In recent years, courses on distressed land have sprouted around the nation: the Jack Nicklaus-designed Old Works Golf Course is a former strip mine in Anaconda, Mont. A waterfront landfill on Chicago's industrial south side became Harborside International Golf Center in 1995, and hosted the 2002 SBC Senior Open.
New Jersey, long an industrial hub, has its share: Scotland Run Golf Club in Williamstown, Ballyowen Golf Club in Hamburg and Eagle Ridge Golf Club in Lakewood were all built on old gravel mines.
Other brownfield courses are now being built in the Garden State, including a four-course project on 950 acres of landfills in the Meadowlands and the Bayonne Golf Club atop a former dump in the shadow of the Statue of Liberty.
The makeover at McCullough's succeeded with Jim Burr, who did not realize he and his buddies were playing on a former dump.
"I like it a lot. I'm surprised they can get this grass to grow," said Burr, 42, of Bel Air, Md.
Another member of the foursome remembered how it used to be. "It's definitely better than a landfill. It doesn't stink," said Eric Austin, 27, of Palmyra.
The trend toward building on distressed land is giving golf courses a second look from environmentalists, who have long complained they use too much water and produce runoff laden with pesticides, herbicides and fertilizer.

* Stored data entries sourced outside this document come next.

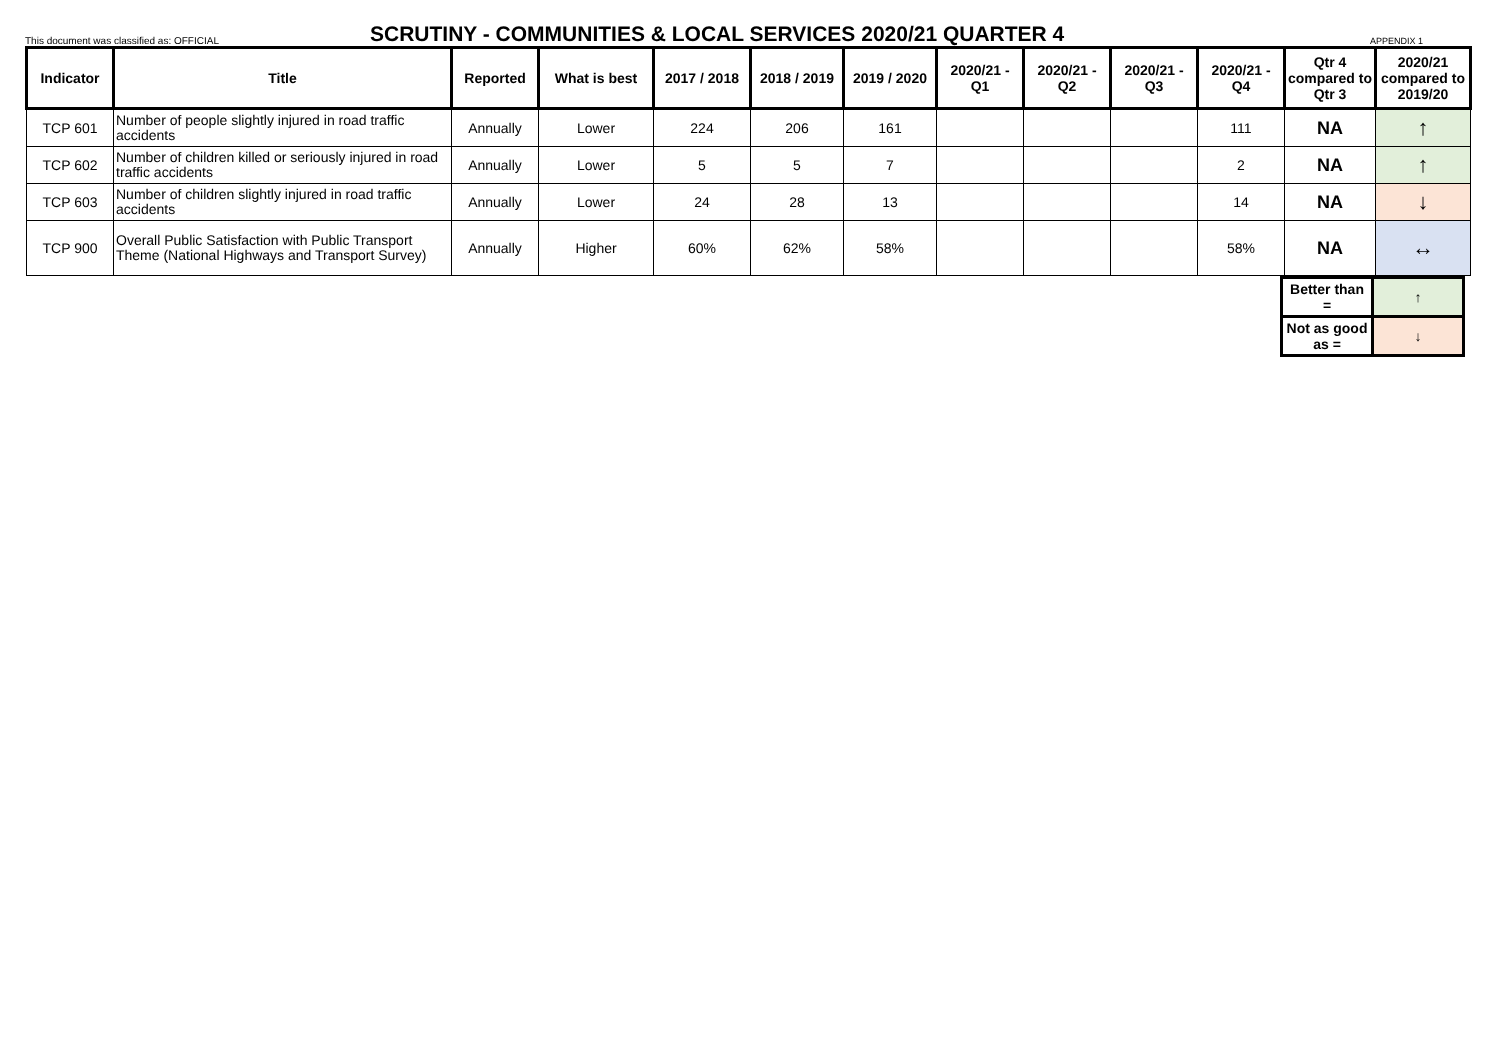This document was classified as: OFFICIAL
SCRUTINY - COMMUNITIES & LOCAL SERVICES 2020/21 QUARTER 4
APPENDIX 1
| Indicator | Title | Reported | What is best | 2017 / 2018 | 2018 / 2019 | 2019 / 2020 | 2020/21 - Q1 | 2020/21 - Q2 | 2020/21 - Q3 | 2020/21 - Q4 | Qtr 4 compared to Qtr 3 | 2020/21 compared to 2019/20 |
| --- | --- | --- | --- | --- | --- | --- | --- | --- | --- | --- | --- | --- |
| TCP 601 | Number of people slightly injured in road traffic accidents | Annually | Lower | 224 | 206 | 161 | | | | 111 | NA | ↑ |
| TCP 602 | Number of children killed or seriously injured in road traffic accidents | Annually | Lower | 5 | 5 | 7 | | | | 2 | NA | ↑ |
| TCP 603 | Number of children slightly injured in road traffic accidents | Annually | Lower | 24 | 28 | 13 | | | | 14 | NA | ↓ |
| TCP 900 | Overall Public Satisfaction with Public Transport Theme (National Highways and Transport Survey) | Annually | Higher | 60% | 62% | 58% | | | | 58% | NA | ↔ |
| Better than = | ↑ |
| Not as good as = | ↓ |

The Meadowlands project, consisting of two public and two private courses, is to use only stormwater captured at the site and treated wastewater to keep the greens and fairways green, noted Capt. Bill Sheehan, head of the Hackensack Riverkeeper environmental group.
"That actually makes their impact on the local drinking water supply disappear," Sheehan said.
The developer, EnCap Golf Holdings, has agreed to close seven landfills, a $300 million cleanup that will prevent an estimate 12 billion gallons of decomposing landfill from oozing into the estuaries near the New Jersey Turnpike, according to the New Jersey Meadowlands Commission.
Although courses built on landfills are monitored, a scientist with the Center for Health, Environment and Justice is not convinced that course operators are up to the challenge.
"There are a range of volatile chemicals that are typically found in general, household garbage landfills," said Stephen Lester, including benzene and vinyl chloride, which have been linked to cancer in humans.
While the Environmental Protection Agency maintains the small amounts of such agents pose little risk, "We believe that they are toxic in small quantities, especially in combination," Lester said. However, he notes no studies specifically address the results of exposure to such gases.